-- Dataset records follows --

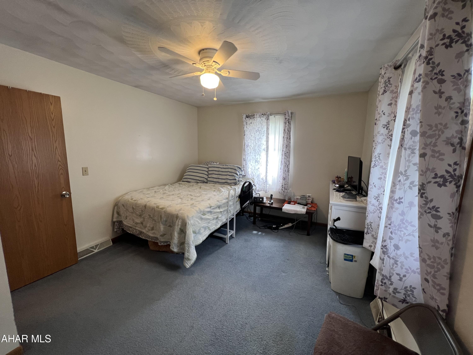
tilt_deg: -9.9
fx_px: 178
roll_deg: -1.5
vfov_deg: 89.9
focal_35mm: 13
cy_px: 178
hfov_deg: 106.2
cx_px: 236
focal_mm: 1.57
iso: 125
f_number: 1.8
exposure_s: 1/60
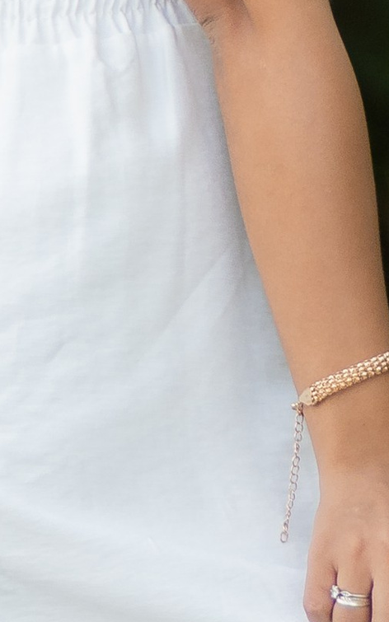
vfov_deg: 3.2
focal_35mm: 661
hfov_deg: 2.0
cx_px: -9
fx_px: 11210
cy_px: 208
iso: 250
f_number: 1.8
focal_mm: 85
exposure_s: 1/640
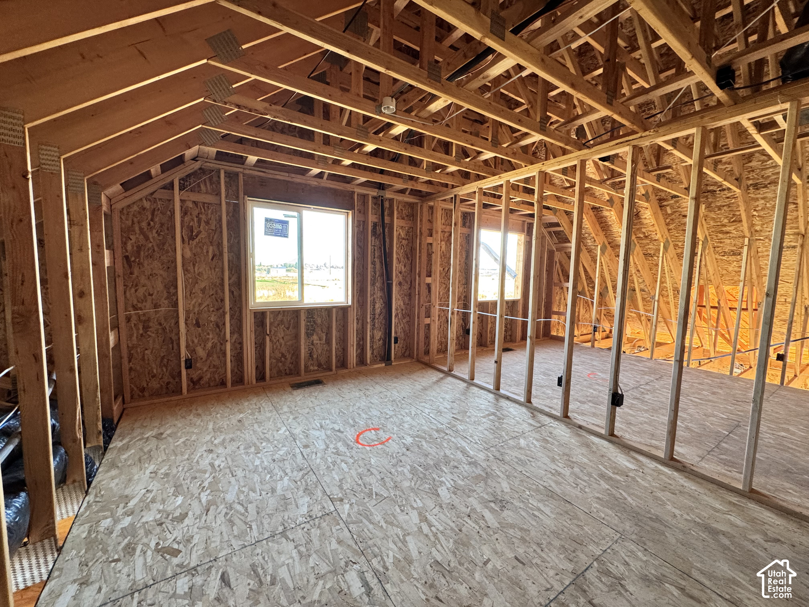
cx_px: 404
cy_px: 304
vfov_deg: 85.7
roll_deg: -1.1
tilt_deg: -5.5
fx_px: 327
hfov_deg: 102.1
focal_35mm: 14
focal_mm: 2.22
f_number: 2.2
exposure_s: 1/99
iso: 250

-- Dataset records concluded --

> [To do] In the entries above, find the line containing "focal_mm: 1.57", then please retype it and every line after it through the last, exactly as written, omitting pictures.

> [Reply to the exercise]
focal_mm: 1.57
iso: 125
f_number: 1.8
exposure_s: 1/60
vfov_deg: 3.2
focal_35mm: 661
hfov_deg: 2.0
cx_px: -9
fx_px: 11210
cy_px: 208
iso: 250
f_number: 1.8
focal_mm: 85
exposure_s: 1/640
cx_px: 404
cy_px: 304
vfov_deg: 85.7
roll_deg: -1.1
tilt_deg: -5.5
fx_px: 327
hfov_deg: 102.1
focal_35mm: 14
focal_mm: 2.22
f_number: 2.2
exposure_s: 1/99
iso: 250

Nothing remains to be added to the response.